- Wilgarrup
- Coordinates: 34°08′43″S 116°10′58″E﻿ / ﻿34.14535°S 116.18274°E
- Country: Australia
- State: Western Australia
- LGA: Shire of Manjimup;
- Location: 246 km (153 mi) from Perth; 11 km (6.8 mi) from Manjimup;

Government
- • State electorate: Warren-Blackwood;
- • Federal division: O'Connor;

Area
- • Total: 36.5 km^{2} (14.1 sq mi)

Population
- • Total: 16 (SAL 2021)
- Postcode: 6258
Localities around Wilgarrup
| Yornup | Yornup | Kingston |
| Linfarne | Wilgarrup | Kingston |
| Linfarne | Palgarup | Balbarrup |

= Wilgarrup, Western Australia =

Locality in the Shire of Manjimup, Western Australia

Wilgarrup is a rural locality of the Shire of Manjimup in the South West region of Western Australia. The South Western Highway runs through the locality from north to south, as does the Wilgarrup River, a tributary of the Warren River.

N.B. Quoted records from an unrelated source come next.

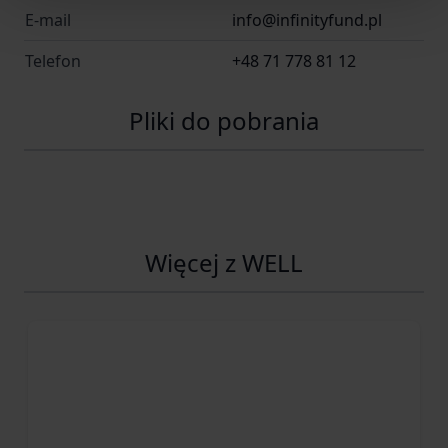
E-mail
info@infinityfund.pl
Telefon
+48 71 778 81 12
Pliki do pobrania
Więcej z WELL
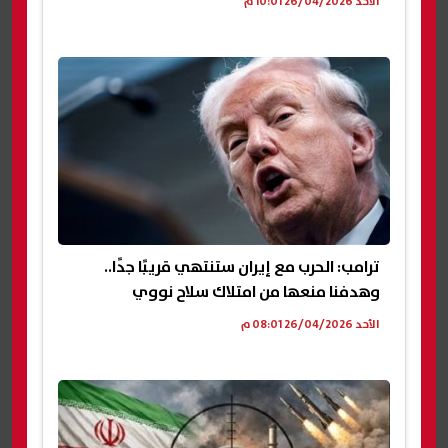
الأحد 26/04/2026 10:01 م
ترامب: الحرب مع إيران ستنتهي قريبًا جدًا..
وهدفنا منعها من امتلاك سلاح نووي
الأحد 26/04/2026 08:01 م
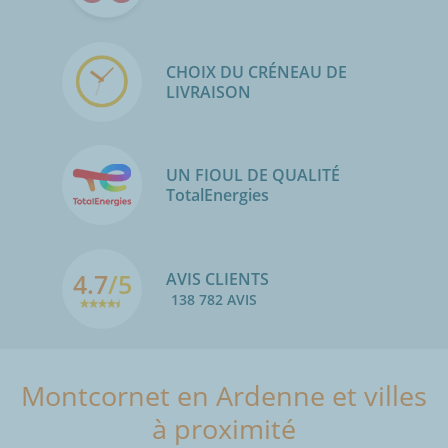
CHOIX DU CRÉNEAU DE
LIVRAISON
UN FIOUL DE QUALITÉ
TotalEnergies
4.7
/5
AVIS CLIENTS
138 782 AVIS
Montcornet en Ardenne et villes
à proximité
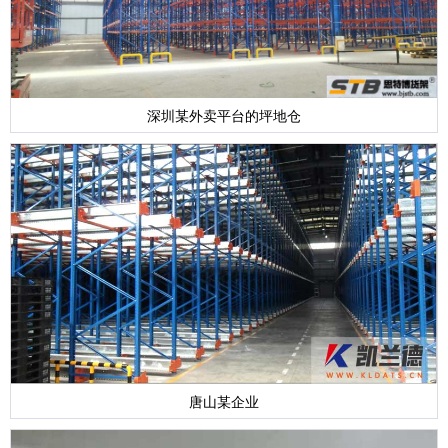
深圳某外卖平台的坪地仓
唐山某企业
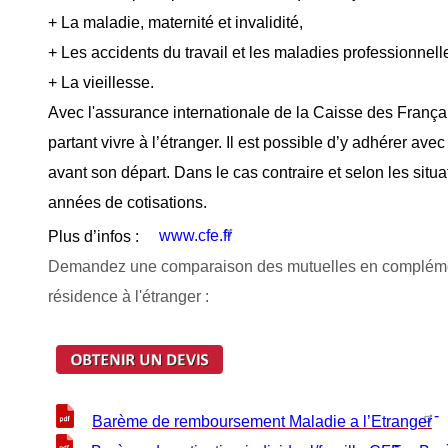
+ La maladie, maternité et invalidité,
+ Les accidents du travail et les maladies professionnell
+ La vieillesse.
Avec l'assurance internationale de la Caisse des Français
partant vivre à l’étranger. Il est possible d’y adhérer ave
avant son départ. Dans le cas contraire et selon les situa
années de cotisations.
www.cfe.fr
Plus d’infos :
Demandez une comparaison des mutuelles en complément d
résidence à l'étranger :
-
Barème de remboursement Maladie a l’Etranger
-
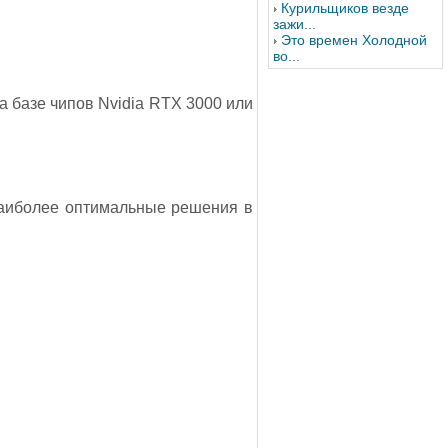
Курильщиков везде
зажи...
Это времен Холодной
во...
а базе чипов Nvidia RTX 3000 или
Наиболее оптимальные решения в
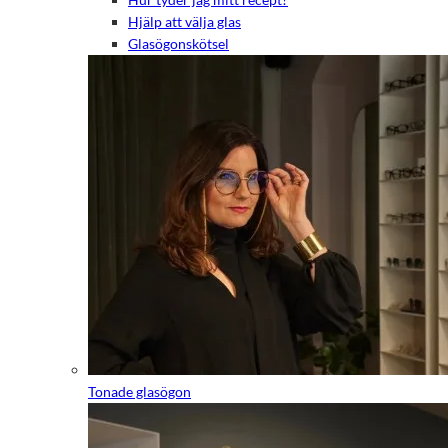
Hjälp att välja glas
Glasögonskötsel
Tonade glasögon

Wilgarrup is located on the traditional land of the Bibulman people of the Noongar nation.

Wilgarrup, historically also spelled Wilgarup, was once a stop on the Northcliffe branch railway. The railway line from Bridgetown to Wilgarrup was officially opened on 7 June 1911.

The heritage listed Wilgarrup Homestead was built in 1864 by Tom Thomas for Charles Rose, an early European settler in the area.